オヤジは強い口調子で、娘1号を叱りつけた。


「・・・・・・・・・・・・・・・・・・」

娘1号は黙りこくったままであった。

「じゃぁー。一体、どうしたいんだ?」


 オヤジは後、半年で高校を卒業する娘が、未だどこにも進路を決めかねている様子にイライラして尋ねた。

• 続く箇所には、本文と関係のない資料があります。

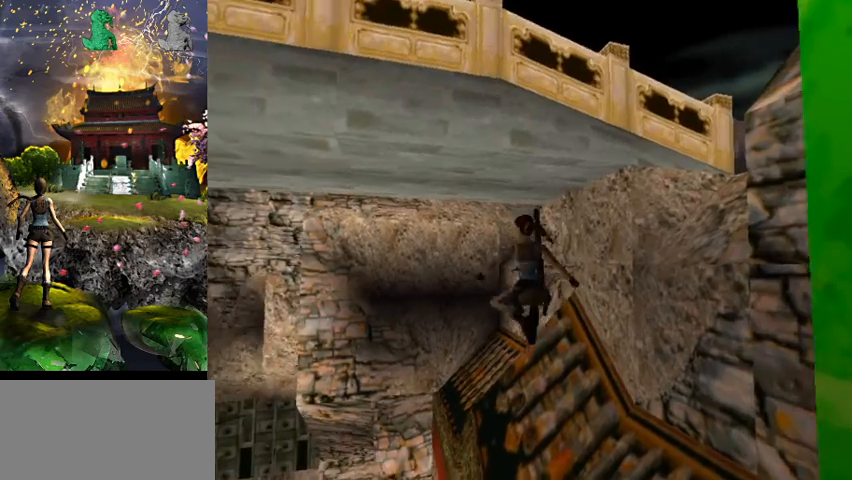
{"keys": [], "events": []}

「このまま、ずっとお父さんや●●ちゃん(娘2号)の面倒をみるのは嫌だ。」


 オヤジは初めて娘1号が自分の意見を言うのを聞いたような気がした。


 娘1号は親から言うのもなんだが、実に素直な子である。特に母親から「あれがいいよ。」とか、「こうした方がいいよ。」と言われたら、なにも疑問も持たずに素直に従っていた子であった。

 その子が初めて自分でこうしたいと言いだしたのだ。

「小樽に行って、そこから通って札幌で絵の勉強をしたい。」と、ポツリポツリと話しだした。

 

 考えたら母親が亡くなってから、当たり前のように、娘1号に炊事や洗濯などをやらせていたのであった。

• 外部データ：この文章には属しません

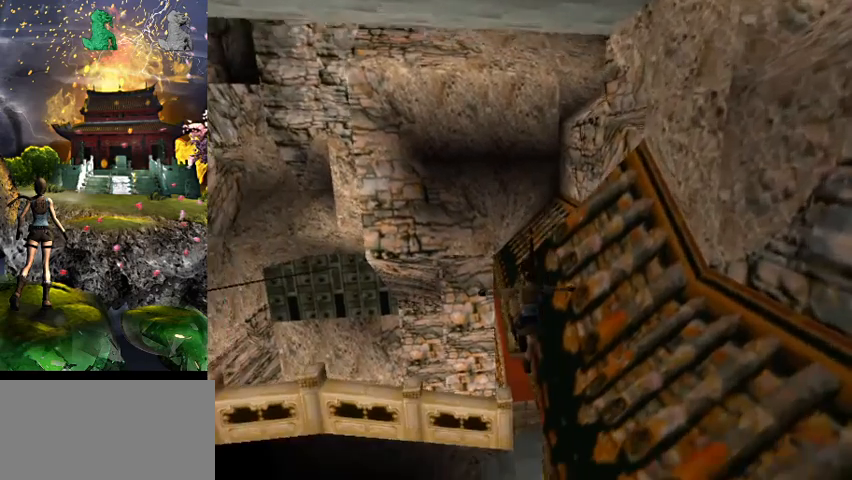
{"keys": [], "events": []}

「小樽に行くっていっても、おまえまだ働いたことも一度もないだろう。そんな甘い考えで、どうやって暮らしていくんだ。」

「大体、当たり前のように出している、おまえの携帯代の1万円はどれほどの思いでお父さんが稼いでいるのかが判っているのか!!」


 オヤジは一般的な考えで、娘1号を叱りつけた。


このまま娘1号との考えは平行線であった。


娘1号はだまって自分の部屋に戻った。


 途方にくれたオヤジは暗い仏間で電気もつけずに、「かあさん。娘1号がまた夢見たいな事を言い出したよ。一体、どうしたら良い??」と、鏡に写っているかみさんに一人話しかけた。


 頼れるものは誰もいない。一体、娘1号の将来はどうなるんだ。そう考えると、本当に泣きたくなってきた。